You need to specify the gender of the person you're addressing and your gender.


----------



## beenni

LOL. English is so ambiguous. 
It is a he. 
Thanks for your help again.


----------



## Nunty

And are you a he or a she? We are not nosey; it is necessary for the translation.


----------



## beenni

I am a he, too.
Thanks.

This has somehow the look of becoming a soap opera episode.

PS: so in Hebrew you can never be ambiguous?


----------



## origumi

My proposal, assuming that you want it to sound simple speech, as a young Israeli would talk:

פגשתי אותך היום ורציתי להגיד לך שאני מרגיש כלפיך קצת יותר משלסתם ידיד אבל בסוף דיברנו על כל מיני אנשים ואוכל. אני לא יודע מה קורה איתי עכשיו. כדאי להגיד שאני אוהב אותך איך שאתה? תקרא אבל אל תענה.

pagashti otkha hayom veratziti lehagid lekha sheani margish klapekha ktzat yoter mishelestam yadid aval basof dibarnu al kol miney anashim veokhel. ani lo yodea ma kore iti akhshav. keday lehagid lekha sheani ohev otkha ech sheata? tikra aval al taane.

tz = the sound of "ts" in English "cats"
kh = similar to Spanish "j"
ea, aa = two separate vowels


----------



## beenni

Many, many thanks.


----------



## ks20495

Just in case you read IPA...(I'm procastinating )
[pa'gaʃti ?ot'χa ha'yom veʁa't͡siti leha'gid le'χa ʃe?a'ni maʁ'giʃ kla'peχa 'joteʁ ˌmiʃele'stam je'did ?a'val ba'sof di'baʁnu ?al kol mi'ne ?ana'ʃim ve'?oχel. ?a'ni lo jo'de?a ma ko'ʁe ?i'ti ?aχ'ʃav. ke'daj leha'gid le'χa ʃe?a'ni ?o'hev ot'χa kmo ʃe?a'ta? tik'ʁa ?aval ?al ta?ane]


----------



## amikama

origumi said:


> פגשתי אותך היום ורציתי להגיד לך שאני מרגיש כלפיך קצת יותר *משלסתם *ידיד [...]
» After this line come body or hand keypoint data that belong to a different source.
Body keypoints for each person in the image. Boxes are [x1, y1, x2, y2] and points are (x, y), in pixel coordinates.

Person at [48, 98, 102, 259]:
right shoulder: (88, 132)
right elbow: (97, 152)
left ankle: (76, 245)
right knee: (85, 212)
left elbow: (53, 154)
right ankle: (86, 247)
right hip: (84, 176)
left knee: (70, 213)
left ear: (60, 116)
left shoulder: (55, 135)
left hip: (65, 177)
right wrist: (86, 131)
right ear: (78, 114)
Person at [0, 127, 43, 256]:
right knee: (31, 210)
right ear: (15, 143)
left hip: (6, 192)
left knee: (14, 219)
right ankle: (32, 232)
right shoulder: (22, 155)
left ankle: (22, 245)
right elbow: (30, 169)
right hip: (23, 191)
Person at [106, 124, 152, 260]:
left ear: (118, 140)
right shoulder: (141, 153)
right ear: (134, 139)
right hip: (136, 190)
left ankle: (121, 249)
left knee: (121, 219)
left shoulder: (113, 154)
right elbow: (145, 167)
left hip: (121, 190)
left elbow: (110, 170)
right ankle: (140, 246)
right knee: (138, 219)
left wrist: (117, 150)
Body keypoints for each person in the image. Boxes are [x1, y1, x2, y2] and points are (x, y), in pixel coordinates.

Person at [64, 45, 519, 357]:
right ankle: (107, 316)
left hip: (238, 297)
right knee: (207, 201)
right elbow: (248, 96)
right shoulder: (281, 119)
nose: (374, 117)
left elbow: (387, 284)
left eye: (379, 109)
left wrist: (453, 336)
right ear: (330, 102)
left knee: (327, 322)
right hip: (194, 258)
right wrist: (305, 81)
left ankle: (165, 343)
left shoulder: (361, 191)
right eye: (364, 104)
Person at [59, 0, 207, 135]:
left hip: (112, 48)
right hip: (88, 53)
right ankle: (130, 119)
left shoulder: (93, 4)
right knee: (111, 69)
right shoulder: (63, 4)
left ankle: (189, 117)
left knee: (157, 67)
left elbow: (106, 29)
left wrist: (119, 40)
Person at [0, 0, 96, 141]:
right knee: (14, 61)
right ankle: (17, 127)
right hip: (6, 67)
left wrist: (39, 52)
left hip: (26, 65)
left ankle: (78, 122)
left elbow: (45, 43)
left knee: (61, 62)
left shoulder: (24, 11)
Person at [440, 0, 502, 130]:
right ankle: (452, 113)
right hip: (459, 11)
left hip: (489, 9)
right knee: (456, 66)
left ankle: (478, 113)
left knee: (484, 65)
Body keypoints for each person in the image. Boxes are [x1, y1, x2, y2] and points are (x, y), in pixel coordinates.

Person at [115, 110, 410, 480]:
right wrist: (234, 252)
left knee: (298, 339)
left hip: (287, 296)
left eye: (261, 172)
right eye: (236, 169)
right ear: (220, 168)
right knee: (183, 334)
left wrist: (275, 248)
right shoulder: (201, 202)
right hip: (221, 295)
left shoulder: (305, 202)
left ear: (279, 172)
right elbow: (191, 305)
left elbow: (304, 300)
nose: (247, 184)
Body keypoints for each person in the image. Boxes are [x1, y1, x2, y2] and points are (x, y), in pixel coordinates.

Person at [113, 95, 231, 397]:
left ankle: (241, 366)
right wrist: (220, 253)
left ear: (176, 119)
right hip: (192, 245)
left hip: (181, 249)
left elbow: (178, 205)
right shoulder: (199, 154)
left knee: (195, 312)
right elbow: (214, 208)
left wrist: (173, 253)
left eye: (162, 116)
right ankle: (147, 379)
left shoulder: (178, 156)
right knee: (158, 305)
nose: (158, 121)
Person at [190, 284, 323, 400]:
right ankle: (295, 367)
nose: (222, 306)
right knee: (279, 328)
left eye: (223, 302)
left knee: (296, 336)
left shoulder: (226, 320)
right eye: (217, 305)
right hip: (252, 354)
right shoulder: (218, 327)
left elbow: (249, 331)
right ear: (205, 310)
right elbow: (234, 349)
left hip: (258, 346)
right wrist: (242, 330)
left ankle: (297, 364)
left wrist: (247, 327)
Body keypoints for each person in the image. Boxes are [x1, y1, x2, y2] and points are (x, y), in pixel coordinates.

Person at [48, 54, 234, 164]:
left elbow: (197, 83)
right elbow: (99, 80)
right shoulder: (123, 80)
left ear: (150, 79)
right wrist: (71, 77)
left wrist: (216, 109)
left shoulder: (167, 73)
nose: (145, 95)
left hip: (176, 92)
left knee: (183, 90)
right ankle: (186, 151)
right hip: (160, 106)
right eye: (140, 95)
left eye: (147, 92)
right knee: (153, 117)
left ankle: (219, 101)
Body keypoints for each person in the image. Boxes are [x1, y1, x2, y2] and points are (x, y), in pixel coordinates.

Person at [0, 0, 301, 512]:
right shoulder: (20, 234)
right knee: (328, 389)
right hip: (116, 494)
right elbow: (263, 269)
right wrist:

משלסתם?  I'm sorry, but I don't find it natural at all; I would say that it looks awkward, as if there is a mistake in this word.

I would say (and write):
אני מרגיש כלפיך קצת יותר מאשר כלפי סתם ידיד.
I think it's clearer and more natural.


----------



## origumi

amikama said:


> משלסתם?  I'm sorry, but I don't find it natural at all; I would say that it looks awkward, as if there is a mistake in this word.


I agree, but considering the alternative of using אשר, an uncommon word in everyday language, משלסתם is not worse. Maybe מלסתם is more natural and probable.


----------



## amikama

origumi said:


> I agree, but considering the alternative of using אשר, an uncommon word in everyday language, משלסתם is not worse. Maybe מלסתם is more natural and probable.


Maybe אשר is uncommon in everyday language, but there are few cases where אשר is a better choice than ש' הזיקה. Our case is one of them, IMHO.

מלסתם is maybe better, but still sounds unnatural to me in the given context.
אני מרגיש כלפיך קצת יותר מלסתם ידיד...
No, it doesn't work.

My _shnekel_.


----------



## ks20495

I think the real problem is that it's hard to directly translate "I like you more than a friend" into Hebrew.

I think we'd probably say, "בשבילי/בעיניי אתה יותר מסתם ידיד".


----------